Which lines in the entries below contain the word "Sainte"? Locate each one and copy it, matching case.

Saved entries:
=== Begin Enclosure ===
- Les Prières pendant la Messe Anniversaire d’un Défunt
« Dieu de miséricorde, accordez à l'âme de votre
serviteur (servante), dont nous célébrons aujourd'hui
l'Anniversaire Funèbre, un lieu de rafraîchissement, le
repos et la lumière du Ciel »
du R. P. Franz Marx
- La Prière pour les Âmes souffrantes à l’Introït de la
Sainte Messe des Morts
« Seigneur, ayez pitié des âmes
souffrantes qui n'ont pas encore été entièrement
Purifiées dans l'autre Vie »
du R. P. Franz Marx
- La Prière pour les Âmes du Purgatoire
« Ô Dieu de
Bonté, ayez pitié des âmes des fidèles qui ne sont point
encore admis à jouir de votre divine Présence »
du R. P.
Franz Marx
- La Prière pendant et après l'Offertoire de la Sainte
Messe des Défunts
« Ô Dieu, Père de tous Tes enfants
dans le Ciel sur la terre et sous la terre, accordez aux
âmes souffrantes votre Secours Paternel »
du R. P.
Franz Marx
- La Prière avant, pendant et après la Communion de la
=== End Enclosure ===
Solution to this exercise:
Sainte Messe des Morts
- La Prière pendant et après l'Offertoire de la Sainte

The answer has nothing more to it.